As of yesterday, Esports Tickets has officially launched its new product. Beam is an event platform for gamers looking to find tournaments for their favorite games at all levels of competition. CEO Arwina Mogul joined Inven Global's Nick Geracie to talk about the Beam platform launch and her career experience that led to her founding Esports Tickets.
Can you tell us a bit about what you do for Beam as CEO of Esports Tickets in the day-to-day?
Esports Tickets is a tech startup making products for the esports and gaming communities. The first of those products is called Beam, a platform where people can find esports and gaming events online in their own cities.
How and when was Esports Tickets founded, and what is the goal of the company?
Esports Tickets was founded in 2017. I had been organizing esports events myself, but I was trying to roll out an Eventbrite for gamers. People really like the community aspect of this scene, and I realized the potential opportunities. Beam is about empowering communities and tournament organizers to ultimately become a full-time esports professional.
What is your previous experience in tech, esports, and gaming?
I've been a techie my whole life. I taught myself how to code starting with extremely basic stuff about 15 or 16 years ago. I was coding for money at some point, but my career took a different route. Thankfully, I'm not the person who built our website, *laughs* that's our CTO Larry Wu. I've always been in touch with local communities.
I've worked with Valve, AMT Games, Redbull, Logitech Gaming, etc. for previous events, so I've had experience leading up to Esports Tickets in this area. It's not out of the blue that I started this type of startup. Right before Esports Tickets, I was working on an esports theme park called Virtuocity in Doha, Qatar.
Was there anything specific in your previous experience that led you to do the idea of founding Esports Tickets? Clearly there's a demand for what you are trying to accomplish.
The pain point was tremendous from both the organizer and consumer sides. From the organizer side, I was organizing events and every year, I would switch from different ticketing platforms because none of them provided me with any value whatsoever towards the event experience, ticket sales, etc. I said, "I'm sure someone will create an Eventbrite for gamers." At the time, I didn't realize it would end up being my team. *laughs*
From the consumer side, not just me, but everyone else I know has missed out on an event because they didn't know about. That may be because the event was buried by facebook's algorithm from being too overly saturated. Consumers are missing out on events and/or not going to events that are reputable.
Unfortunately, some events have a few bad apples when it comes to TOs who organize a complete sham. The event wouldn't even exist, and then they collect money. All of those problems led me to founding Esports Tickets.
Is there a way that your team can vet these TOs or companies through Beam?
Yes. People are able to find organizers on the platform as well as leave feedback, comments, and reviews for them.
How will Beam be able to navigate the multi-faceted, multi-leveled space of competitive gaming? People seek out tournaments in different ways depending on the esport, right?

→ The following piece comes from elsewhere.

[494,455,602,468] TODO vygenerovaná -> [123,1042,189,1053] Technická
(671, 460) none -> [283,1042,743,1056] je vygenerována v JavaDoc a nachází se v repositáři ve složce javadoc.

It's actually pretty simple. If you sign up on Beam and create a user account, you will immediately see why we're different from the other event and ticketing platforms for esports and gaming. We have an algorithmic process that puts together a profile for you, so whatever you see on the website is tailored to your interests.
In what ways will strengthening the competitive gaming scene as a whole have a positive effect at the top level of thriving professional esports?
There is already support from companies and developers for the top-tier tournaments, but if you have been organizing events for a long time at a local level in your city, you suddenly realize you have the same handful of people winning your events all the time. Beam is not just an event and tournament platform, it's also an opportunity for people to connect and network with likeminded individuals in the space.
Beam is not just a competitive-specific platform in the sense of what is happening now, it's also something that can be utilized by gamers looking for more casual events, as well as people interested in starting an esports career for themselves. Workshops, conventions, and other types of educational or social events around esports and gaming will also be on Beam.
Is there anything Esports Tickets will be doing offline with Beam in addition to the online platform?
We just had our launch event for Beam yesterday at our office in Toronto where we showcased plenty of people who have been working with us, as well as utilizing the Beam platform for themselves. Our main goal is provide more exposure for the people that we work with, and through that, raise event awareness and discovery for organizers.
Unfortunately, I can't say too much more, but we're definitely planning another event. It will not be a tournament, it will be something workshop-oriented.